The development of RHPT is influenced by complex interactions of ionized calcium, phosphorus, vitamin D metabolites, parathyroid hormone (PTH), and fibroblast growth factor‐23 (FGF‐23). There is limited data regarding vitamin D status in dogs with CKD. Both 25‐hydroxyvitamin D [25(OH)D] and 1,25‐dihydroxyvitamin D [1,25(OH)2D; calcitriol] concentrations have been shown to be lower in dogs with CKD as compared to healthy dogs,4, 5, 6 but only 1 study correlated these with IRIS stage. In that study, calcitriol concentrations were inversely associated with IRIS stage and PTH concentrations.4 To our knowledge, no study has correlated 25(OH)D to IRIS stage, and no information on 24,25‐dihydroxyvitamin D [24,25(OH)2D] concentrations is available in dogs with clinical kidney disease.

Fibroblast growth factor‐23 is secreted by osteocytes in response to net phosphate balance (i.e, dietary load, serum concentration), 1,25(OH)2D, and PTH.7, 8 It promotes renal phosphorus excretion (i.e, acts as a phosphatonin) by suppressing 1α‐hydroxylase activity (therefore decreasing 1,25(OH)2D synthesis) and renal sodium‐phosphorus co‐transporters.7, 9, 10, 11 By increasing 24‐hydroxylase activity, calcitriol concentrations are further decreased.11 Fibroblast growth factor‐23 directly decreases PTH secretion in early stages of CKD, but in more advanced stages of CKD, FGF‐23 leads to decreased 1,25(OH)2D concentration that indirectly promotes development of RHPT, because adequate amounts of 1,25(OH)2D are needed to inhibit PTH gene transcription.10 An additional mechanism for increased PTH is the development of FGF‐23 resistance in the parathyroid glands because expression of its co‐receptor klotho is decreased during CKD progression.12 Increased FGF‐23 is associated with progression of CKD, development of RHPT, and higher mortality rates in people.13, 14, 15

Both PTH and FGF‐23 can impact calcium and phosphorus concentrations. Both hormones tend to decrease circulating phosphorus whereas they have divergent effects on calcium. Whereas PTH tends to mobilize calcium, in part due to generation of calcitriol, FGF‐23 minimizes calcium mobilization due to decreased calcitriol production. Calcium and phosphorus concentrations have been shown to be variably affected in CKD dogs with total calcium × phosphorus product (CPP) associated with IRIS stage and mortality.4, 16, 17

Hypovitaminosis D and increased serum PTH and FGF‐23 concentrations are associated with CKD progression, development of RHPT, and increased mortality in people with CKD.18, 19, 20 Despite the clear role of vitamin D dysregulation in humans with CKD, information on vitamin D metabolites in dogs with different stages of renal disease is lacking. The primary goal of our study was to measure vitamin D metabolites, PTH, and FGF‐23 concentrations in dogs with CKD and to determine their association with IRIS stages of CKD. We hypothesize that: (1) dogs with CKD will have lower vitamin D metabolite and higher PTH and FGF‐23 concentrations than healthy dogs; and (2) these aberrations will be proportional to IRIS stage. A secondary goal of our study was to assess the relationship of calcium and phosphorus concentrations to IRIS stage. Lastly, we wanted to determine whether there was an association between vitamin D metabolites, specifically 25(OH)D, and dietary vitamin D (i.e, cholecalciferol) intake.

◆ ◆ ◆ ◆ ◆

● Task set:
1. Answer these from the passage on vitamin D and kidney disease in dogs:
(a) Which cells secrete fibroblast growth factor‐23?
(b) In the one study that correlated vitamin D metabolites with IRIS stage, how were calcitriol concentrations associated with IRIS stage and PTH concentrations?
(c) What was the secondary goal of the study?
2. Please transcribe the passage on vitamin D and kidney disease in dogs, starting with "The development of RHPT" and going on through "clinical kidney disease.".

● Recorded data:
◆ ◆ ◆ ◆ ◆

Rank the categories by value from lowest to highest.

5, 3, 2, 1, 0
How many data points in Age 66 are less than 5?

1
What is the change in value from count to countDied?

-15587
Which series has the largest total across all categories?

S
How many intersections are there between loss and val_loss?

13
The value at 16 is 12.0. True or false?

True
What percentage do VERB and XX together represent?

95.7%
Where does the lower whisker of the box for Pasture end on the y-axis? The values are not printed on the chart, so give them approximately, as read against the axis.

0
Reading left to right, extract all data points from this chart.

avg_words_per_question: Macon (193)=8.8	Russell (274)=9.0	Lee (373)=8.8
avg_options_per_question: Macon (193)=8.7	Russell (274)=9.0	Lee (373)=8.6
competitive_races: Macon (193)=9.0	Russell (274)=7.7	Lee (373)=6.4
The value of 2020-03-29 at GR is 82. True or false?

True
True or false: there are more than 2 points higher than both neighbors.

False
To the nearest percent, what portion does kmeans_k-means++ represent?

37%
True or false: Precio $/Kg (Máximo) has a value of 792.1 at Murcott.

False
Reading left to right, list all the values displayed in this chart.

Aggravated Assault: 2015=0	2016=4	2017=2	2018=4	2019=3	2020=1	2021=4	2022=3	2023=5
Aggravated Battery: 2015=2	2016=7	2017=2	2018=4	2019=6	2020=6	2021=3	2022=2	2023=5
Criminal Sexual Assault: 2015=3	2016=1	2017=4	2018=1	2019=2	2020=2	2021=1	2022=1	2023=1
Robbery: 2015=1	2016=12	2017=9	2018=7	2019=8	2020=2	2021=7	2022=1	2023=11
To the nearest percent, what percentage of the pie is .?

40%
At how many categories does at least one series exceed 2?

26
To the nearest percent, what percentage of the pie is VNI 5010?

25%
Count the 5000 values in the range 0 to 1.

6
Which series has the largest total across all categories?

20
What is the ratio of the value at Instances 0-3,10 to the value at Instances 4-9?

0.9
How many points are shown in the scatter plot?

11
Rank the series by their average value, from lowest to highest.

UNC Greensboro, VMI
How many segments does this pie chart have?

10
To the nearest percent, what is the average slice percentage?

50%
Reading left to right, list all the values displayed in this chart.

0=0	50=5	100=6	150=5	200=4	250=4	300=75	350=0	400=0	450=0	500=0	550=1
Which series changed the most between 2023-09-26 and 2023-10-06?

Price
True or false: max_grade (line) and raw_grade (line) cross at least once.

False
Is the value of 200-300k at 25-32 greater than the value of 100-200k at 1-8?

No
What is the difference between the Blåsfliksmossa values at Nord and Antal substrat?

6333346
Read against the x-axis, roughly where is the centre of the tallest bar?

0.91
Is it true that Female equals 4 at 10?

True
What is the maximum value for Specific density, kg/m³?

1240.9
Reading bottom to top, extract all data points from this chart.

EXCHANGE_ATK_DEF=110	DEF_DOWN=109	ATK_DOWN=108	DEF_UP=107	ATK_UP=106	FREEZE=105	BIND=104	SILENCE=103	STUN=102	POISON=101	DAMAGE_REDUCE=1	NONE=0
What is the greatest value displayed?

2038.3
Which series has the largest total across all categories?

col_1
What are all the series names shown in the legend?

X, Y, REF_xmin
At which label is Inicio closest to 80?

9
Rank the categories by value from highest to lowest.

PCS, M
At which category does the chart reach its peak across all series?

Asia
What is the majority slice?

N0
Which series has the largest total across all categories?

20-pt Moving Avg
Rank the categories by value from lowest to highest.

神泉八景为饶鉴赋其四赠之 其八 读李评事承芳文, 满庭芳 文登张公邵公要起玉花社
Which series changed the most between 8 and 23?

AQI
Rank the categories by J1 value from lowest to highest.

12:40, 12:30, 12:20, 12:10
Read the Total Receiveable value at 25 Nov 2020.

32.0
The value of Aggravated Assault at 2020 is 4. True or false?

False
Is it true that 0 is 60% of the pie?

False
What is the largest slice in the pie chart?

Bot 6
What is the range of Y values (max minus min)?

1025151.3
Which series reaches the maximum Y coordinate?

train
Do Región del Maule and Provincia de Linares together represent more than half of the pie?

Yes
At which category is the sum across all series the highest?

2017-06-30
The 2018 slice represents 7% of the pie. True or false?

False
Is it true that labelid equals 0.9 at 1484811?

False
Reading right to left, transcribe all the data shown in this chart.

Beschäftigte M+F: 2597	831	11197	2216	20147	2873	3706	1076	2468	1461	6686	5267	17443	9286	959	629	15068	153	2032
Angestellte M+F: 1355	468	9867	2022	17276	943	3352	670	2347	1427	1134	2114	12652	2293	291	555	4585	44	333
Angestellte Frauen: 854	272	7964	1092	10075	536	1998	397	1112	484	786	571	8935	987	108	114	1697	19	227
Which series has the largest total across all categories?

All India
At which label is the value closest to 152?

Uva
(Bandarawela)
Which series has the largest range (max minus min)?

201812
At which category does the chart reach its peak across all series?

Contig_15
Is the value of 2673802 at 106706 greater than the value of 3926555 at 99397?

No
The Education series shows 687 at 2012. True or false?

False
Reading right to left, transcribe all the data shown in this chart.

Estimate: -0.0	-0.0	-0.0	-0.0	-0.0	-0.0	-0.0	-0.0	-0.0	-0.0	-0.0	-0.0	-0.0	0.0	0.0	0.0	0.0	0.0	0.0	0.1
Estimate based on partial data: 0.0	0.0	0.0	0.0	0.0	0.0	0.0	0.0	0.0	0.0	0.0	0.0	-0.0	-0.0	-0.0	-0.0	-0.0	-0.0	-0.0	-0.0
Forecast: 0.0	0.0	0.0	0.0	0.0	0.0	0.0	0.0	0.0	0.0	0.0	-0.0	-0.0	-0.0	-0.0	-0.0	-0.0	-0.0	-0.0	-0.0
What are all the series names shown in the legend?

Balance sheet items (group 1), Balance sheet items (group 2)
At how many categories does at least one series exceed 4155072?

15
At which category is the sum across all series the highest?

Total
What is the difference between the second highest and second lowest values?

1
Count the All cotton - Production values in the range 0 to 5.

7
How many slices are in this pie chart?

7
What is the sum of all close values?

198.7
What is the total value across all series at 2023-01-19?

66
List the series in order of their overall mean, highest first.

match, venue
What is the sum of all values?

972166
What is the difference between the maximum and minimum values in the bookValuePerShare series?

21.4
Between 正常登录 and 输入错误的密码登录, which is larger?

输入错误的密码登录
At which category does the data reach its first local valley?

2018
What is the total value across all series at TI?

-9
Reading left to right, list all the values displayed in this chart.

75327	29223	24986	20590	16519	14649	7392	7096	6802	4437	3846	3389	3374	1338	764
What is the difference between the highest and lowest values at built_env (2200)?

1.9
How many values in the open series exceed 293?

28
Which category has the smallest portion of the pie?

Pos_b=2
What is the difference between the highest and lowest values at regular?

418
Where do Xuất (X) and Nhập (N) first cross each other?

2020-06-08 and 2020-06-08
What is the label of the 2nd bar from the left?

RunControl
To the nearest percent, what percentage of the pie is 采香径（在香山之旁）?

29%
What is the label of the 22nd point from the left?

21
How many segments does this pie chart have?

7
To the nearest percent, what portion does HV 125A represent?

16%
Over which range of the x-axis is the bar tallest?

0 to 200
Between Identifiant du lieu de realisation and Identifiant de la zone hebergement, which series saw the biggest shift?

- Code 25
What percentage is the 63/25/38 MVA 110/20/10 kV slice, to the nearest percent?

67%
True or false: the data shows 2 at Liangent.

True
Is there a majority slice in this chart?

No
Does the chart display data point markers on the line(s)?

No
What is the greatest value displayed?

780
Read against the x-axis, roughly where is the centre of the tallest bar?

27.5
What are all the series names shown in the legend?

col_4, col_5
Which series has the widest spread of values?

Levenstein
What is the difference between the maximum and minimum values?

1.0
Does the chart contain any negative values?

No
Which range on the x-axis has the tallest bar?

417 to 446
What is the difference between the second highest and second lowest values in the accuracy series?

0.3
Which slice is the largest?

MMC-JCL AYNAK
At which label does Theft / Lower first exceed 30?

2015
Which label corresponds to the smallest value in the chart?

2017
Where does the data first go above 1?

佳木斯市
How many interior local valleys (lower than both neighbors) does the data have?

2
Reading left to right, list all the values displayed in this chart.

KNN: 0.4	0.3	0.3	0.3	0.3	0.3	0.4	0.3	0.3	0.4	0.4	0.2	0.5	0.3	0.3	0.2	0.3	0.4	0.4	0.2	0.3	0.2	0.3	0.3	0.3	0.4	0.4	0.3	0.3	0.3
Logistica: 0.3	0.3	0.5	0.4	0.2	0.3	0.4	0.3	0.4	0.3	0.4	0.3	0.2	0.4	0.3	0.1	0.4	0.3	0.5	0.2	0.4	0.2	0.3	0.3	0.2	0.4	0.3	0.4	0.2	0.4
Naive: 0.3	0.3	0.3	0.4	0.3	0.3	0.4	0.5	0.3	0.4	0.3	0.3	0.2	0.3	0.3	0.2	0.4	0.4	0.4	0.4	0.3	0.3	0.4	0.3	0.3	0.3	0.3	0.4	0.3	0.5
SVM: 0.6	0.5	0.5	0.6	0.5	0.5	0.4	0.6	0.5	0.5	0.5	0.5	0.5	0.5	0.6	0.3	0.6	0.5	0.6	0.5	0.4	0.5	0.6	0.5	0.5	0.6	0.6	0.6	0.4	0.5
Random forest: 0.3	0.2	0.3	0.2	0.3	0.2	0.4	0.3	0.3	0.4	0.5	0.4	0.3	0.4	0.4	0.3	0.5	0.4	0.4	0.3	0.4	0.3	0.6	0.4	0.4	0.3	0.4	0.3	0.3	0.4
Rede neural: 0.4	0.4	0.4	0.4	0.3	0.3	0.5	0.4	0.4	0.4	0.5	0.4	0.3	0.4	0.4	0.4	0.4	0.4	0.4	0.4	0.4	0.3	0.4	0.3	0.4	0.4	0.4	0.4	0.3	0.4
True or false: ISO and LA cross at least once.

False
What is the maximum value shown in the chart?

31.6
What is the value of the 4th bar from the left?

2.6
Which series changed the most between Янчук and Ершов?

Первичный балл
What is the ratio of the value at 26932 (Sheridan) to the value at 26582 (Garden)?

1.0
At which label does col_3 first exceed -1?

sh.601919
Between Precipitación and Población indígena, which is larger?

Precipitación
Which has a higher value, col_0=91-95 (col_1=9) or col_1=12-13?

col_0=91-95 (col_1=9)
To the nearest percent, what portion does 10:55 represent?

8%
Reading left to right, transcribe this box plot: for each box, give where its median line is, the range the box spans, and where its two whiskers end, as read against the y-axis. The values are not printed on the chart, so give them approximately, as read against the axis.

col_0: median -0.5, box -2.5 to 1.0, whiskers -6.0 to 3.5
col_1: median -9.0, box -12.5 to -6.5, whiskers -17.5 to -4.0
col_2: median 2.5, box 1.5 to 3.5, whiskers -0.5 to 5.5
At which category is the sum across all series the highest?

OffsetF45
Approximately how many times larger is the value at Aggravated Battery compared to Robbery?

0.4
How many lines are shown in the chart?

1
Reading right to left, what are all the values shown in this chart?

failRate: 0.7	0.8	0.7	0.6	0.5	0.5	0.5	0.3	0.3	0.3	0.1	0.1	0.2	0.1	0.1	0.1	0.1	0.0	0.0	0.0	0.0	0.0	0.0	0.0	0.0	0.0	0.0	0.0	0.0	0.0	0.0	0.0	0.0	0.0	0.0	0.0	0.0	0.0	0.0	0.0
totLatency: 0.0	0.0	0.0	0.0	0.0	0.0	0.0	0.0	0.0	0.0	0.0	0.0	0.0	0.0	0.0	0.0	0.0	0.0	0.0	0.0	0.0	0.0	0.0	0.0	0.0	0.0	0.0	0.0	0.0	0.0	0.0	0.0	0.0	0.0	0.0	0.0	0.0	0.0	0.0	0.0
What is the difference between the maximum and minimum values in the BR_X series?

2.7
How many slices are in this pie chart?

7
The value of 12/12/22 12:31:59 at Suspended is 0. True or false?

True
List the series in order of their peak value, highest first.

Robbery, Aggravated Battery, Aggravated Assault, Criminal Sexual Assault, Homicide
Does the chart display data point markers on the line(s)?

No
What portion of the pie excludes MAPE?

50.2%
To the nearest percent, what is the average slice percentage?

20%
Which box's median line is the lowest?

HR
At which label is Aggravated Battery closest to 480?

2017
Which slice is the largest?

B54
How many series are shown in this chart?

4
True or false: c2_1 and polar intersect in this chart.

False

◆ ◆ ◆ ◆ ◆

● Task results:
1.
(a) Osteocytes.
(b) Inversely.
(c) To assess the relationship of calcium and phosphorus concentrations to IRIS stage.

2.
The development of RHPT is influenced by complex interactions of ionized calcium, phosphorus, vitamin D metabolites, parathyroid hormone (PTH), and fibroblast growth factor‐23 (FGF‐23). There is limited data regarding vitamin D status in dogs with CKD. Both 25‐hydroxyvitamin D [25(OH)D] and 1,25‐dihydroxyvitamin D [1,25(OH)2D; calcitriol] concentrations have been shown to be lower in dogs with CKD as compared to healthy dogs,4, 5, 6 but only 1 study correlated these with IRIS stage. In that study, calcitriol concentrations were inversely associated with IRIS stage and PTH concentrations.4 To our knowledge, no study has correlated 25(OH)D to IRIS stage, and no information on 24,25‐dihydroxyvitamin D [24,25(OH)2D] concentrations is available in dogs with clinical kidney disease.